§ **Set task**
Arrange every line of the listing below into a numbered list, leaving out the blank lines.
** BEGIN Exercise inputs **
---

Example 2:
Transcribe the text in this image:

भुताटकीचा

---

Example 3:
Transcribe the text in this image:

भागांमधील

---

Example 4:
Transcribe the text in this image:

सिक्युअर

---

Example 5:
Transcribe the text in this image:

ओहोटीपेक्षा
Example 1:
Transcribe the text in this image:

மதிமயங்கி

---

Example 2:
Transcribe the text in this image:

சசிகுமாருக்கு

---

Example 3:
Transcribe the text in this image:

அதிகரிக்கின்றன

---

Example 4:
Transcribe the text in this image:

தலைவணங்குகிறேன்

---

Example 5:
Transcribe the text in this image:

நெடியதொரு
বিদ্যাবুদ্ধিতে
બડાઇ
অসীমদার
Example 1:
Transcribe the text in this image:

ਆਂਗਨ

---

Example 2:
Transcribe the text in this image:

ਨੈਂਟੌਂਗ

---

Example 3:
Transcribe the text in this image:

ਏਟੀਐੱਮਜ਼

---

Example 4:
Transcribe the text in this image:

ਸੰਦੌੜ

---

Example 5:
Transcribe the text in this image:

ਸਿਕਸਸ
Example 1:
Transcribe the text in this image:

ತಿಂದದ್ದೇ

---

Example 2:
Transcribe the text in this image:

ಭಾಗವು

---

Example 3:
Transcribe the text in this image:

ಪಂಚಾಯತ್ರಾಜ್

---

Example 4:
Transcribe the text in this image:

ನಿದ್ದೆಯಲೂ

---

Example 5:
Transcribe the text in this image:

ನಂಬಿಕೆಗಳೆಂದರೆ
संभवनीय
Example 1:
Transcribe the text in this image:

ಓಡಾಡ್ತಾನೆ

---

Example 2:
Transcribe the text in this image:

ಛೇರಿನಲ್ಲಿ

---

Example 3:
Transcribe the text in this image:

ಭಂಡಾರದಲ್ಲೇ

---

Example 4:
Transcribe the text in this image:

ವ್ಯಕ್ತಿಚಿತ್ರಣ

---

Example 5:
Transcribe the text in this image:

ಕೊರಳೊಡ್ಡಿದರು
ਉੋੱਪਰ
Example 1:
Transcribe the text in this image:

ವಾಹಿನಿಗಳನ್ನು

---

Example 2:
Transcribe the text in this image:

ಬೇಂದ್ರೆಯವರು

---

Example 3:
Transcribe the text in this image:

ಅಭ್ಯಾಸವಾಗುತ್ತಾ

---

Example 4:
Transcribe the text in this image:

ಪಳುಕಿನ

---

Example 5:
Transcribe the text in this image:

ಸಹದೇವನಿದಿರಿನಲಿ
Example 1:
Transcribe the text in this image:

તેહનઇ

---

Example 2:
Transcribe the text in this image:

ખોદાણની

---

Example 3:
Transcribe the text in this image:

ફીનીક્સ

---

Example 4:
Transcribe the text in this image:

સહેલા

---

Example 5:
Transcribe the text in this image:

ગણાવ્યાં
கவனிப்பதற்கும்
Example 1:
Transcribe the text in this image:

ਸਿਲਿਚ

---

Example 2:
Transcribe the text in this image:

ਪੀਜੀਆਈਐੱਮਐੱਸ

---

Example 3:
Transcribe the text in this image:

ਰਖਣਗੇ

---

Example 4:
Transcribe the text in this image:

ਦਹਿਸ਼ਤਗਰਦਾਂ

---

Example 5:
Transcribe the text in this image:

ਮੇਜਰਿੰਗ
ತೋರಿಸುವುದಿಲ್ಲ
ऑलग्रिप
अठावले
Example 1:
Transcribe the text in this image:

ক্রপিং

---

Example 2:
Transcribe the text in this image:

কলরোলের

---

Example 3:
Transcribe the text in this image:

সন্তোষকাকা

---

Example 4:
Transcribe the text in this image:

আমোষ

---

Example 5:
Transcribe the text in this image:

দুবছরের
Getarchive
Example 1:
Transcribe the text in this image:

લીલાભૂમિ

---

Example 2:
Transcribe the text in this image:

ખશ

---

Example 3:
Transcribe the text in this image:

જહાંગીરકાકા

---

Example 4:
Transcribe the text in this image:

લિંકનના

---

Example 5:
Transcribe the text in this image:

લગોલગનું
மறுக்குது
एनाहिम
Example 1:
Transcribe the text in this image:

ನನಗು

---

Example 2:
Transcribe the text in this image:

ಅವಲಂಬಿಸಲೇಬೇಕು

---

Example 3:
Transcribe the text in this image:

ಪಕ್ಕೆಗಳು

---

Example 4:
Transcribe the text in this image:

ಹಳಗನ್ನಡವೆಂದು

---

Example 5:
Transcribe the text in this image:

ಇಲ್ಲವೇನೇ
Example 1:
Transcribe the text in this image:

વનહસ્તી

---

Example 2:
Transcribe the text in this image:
** END Exercise inputs **
§ **Full output**
1. ---
2. Example 2:
3. Transcribe the text in this image:
4. भुताटकीचा
5. ---
6. Example 3:
7. Transcribe the text in this image:
8. भागांमधील
9. ---
10. Example 4:
11. Transcribe the text in this image:
12. सिक्युअर
13. ---
14. Example 5:
15. Transcribe the text in this image:
16. ओहोटीपेक्षा
17. Example 1:
18. Transcribe the text in this image:
19. மதிமயங்கி
20. ---
21. Example 2:
22. Transcribe the text in this image:
23. சசிகுமாருக்கு
24. ---
25. Example 3:
26. Transcribe the text in this image:
27. அதிகரிக்கின்றன
28. ---
29. Example 4:
30. Transcribe the text in this image:
31. தலைவணங்குகிறேன்
32. ---
33. Example 5:
34. Transcribe the text in this image:
35. நெடியதொரு
36. বিদ্যাবুদ্ধিতে
37. બડાઇ
38. অসীমদার
39. Example 1:
40. Transcribe the text in this image:
41. ਆਂਗਨ
42. ---
43. Example 2:
44. Transcribe the text in this image:
45. ਨੈਂਟੌਂਗ
46. ---
47. Example 3:
48. Transcribe the text in this image:
49. ਏਟੀਐੱਮਜ਼
50. ---
51. Example 4:
52. Transcribe the text in this image:
53. ਸੰਦੌੜ
54. ---
55. Example 5:
56. Transcribe the text in this image:
57. ਸਿਕਸਸ
58. Example 1:
59. Transcribe the text in this image:
60. ತಿಂದದ್ದೇ
61. ---
62. Example 2:
63. Transcribe the text in this image:
64. ಭಾಗವು
65. ---
66. Example 3:
67. Transcribe the text in this image:
68. ಪಂಚಾಯತ್ರಾಜ್
69. ---
70. Example 4:
71. Transcribe the text in this image:
72. ನಿದ್ದೆಯಲೂ
73. ---
74. Example 5:
75. Transcribe the text in this image:
76. ನಂಬಿಕೆಗಳೆಂದರೆ
77. संभवनीय
78. Example 1:
79. Transcribe the text in this image:
80. ಓಡಾಡ್ತಾನೆ
81. ---
82. Example 2:
83. Transcribe the text in this image:
84. ಛೇರಿನಲ್ಲಿ
85. ---
86. Example 3:
87. Transcribe the text in this image:
88. ಭಂಡಾರದಲ್ಲೇ
89. ---
90. Example 4:
91. Transcribe the text in this image:
92. ವ್ಯಕ್ತಿಚಿತ್ರಣ
93. ---
94. Example 5:
95. Transcribe the text in this image:
96. ಕೊರಳೊಡ್ಡಿದರು
97. ਉੋੱਪਰ
98. Example 1:
99. Transcribe the text in this image:
100. ವಾಹಿನಿಗಳನ್ನು
101. ---
102. Example 2:
103. Transcribe the text in this image:
104. ಬೇಂದ್ರೆಯವರು
105. ---
106. Example 3:
107. Transcribe the text in this image:
108. ಅಭ್ಯಾಸವಾಗುತ್ತಾ
109. ---
110. Example 4:
111. Transcribe the text in this image:
112. ಪಳುಕಿನ
113. ---
114. Example 5:
115. Transcribe the text in this image:
116. ಸಹದೇವನಿದಿರಿನಲಿ
117. Example 1:
118. Transcribe the text in this image:
119. તેહનઇ
120. ---
121. Example 2:
122. Transcribe the text in this image:
123. ખોદાણની
124. ---
125. Example 3:
126. Transcribe the text in this image:
127. ફીનીક્સ
128. ---
129. Example 4:
130. Transcribe the text in this image:
131. સહેલા
132. ---
133. Example 5:
134. Transcribe the text in this image:
135. ગણાવ્યાં
136. கவனிப்பதற்கும்
137. Example 1:
138. Transcribe the text in this image:
139. ਸਿਲਿਚ
140. ---
141. Example 2:
142. Transcribe the text in this image:
143. ਪੀਜੀਆਈਐੱਮਐੱਸ
144. ---
145. Example 3:
146. Transcribe the text in this image:
147. ਰਖਣਗੇ
148. ---
149. Example 4:
150. Transcribe the text in this image:
151. ਦਹਿਸ਼ਤਗਰਦਾਂ
152. ---
153. Example 5:
154. Transcribe the text in this image:
155. ਮੇਜਰਿੰਗ
156. ತೋರಿಸುವುದಿಲ್ಲ
157. ऑलग्रिप
158. अठावले
159. Example 1:
160. Transcribe the text in this image:
161. ক্রপিং
162. ---
163. Example 2:
164. Transcribe the text in this image:
165. কলরোলের
166. ---
167. Example 3:
168. Transcribe the text in this image:
169. সন্তোষকাকা
170. ---
171. Example 4:
172. Transcribe the text in this image:
173. আমোষ
174. ---
175. Example 5:
176. Transcribe the text in this image:
177. দুবছরের
178. Getarchive
179. Example 1:
180. Transcribe the text in this image:
181. લીલાભૂમિ
182. ---
183. Example 2:
184. Transcribe the text in this image:
185. ખશ
186. ---
187. Example 3:
188. Transcribe the text in this image:
189. જહાંગીરકાકા
190. ---
191. Example 4:
192. Transcribe the text in this image:
193. લિંકનના
194. ---
195. Example 5:
196. Transcribe the text in this image:
197. લગોલગનું
198. மறுக்குது
199. एनाहिम
200. Example 1:
201. Transcribe the text in this image:
202. ನನಗು
203. ---
204. Example 2:
205. Transcribe the text in this image:
206. ಅವಲಂಬಿಸಲೇಬೇಕು
207. ---
208. Example 3:
209. Transcribe the text in this image:
210. ಪಕ್ಕೆಗಳು
211. ---
212. Example 4:
213. Transcribe the text in this image:
214. ಹಳಗನ್ನಡವೆಂದು
215. ---
216. Example 5:
217. Transcribe the text in this image:
218. ಇಲ್ಲವೇನೇ
219. Example 1:
220. Transcribe the text in this image:
221. વનહસ્તી
222. ---
223. Example 2:
224. Transcribe the text in this image:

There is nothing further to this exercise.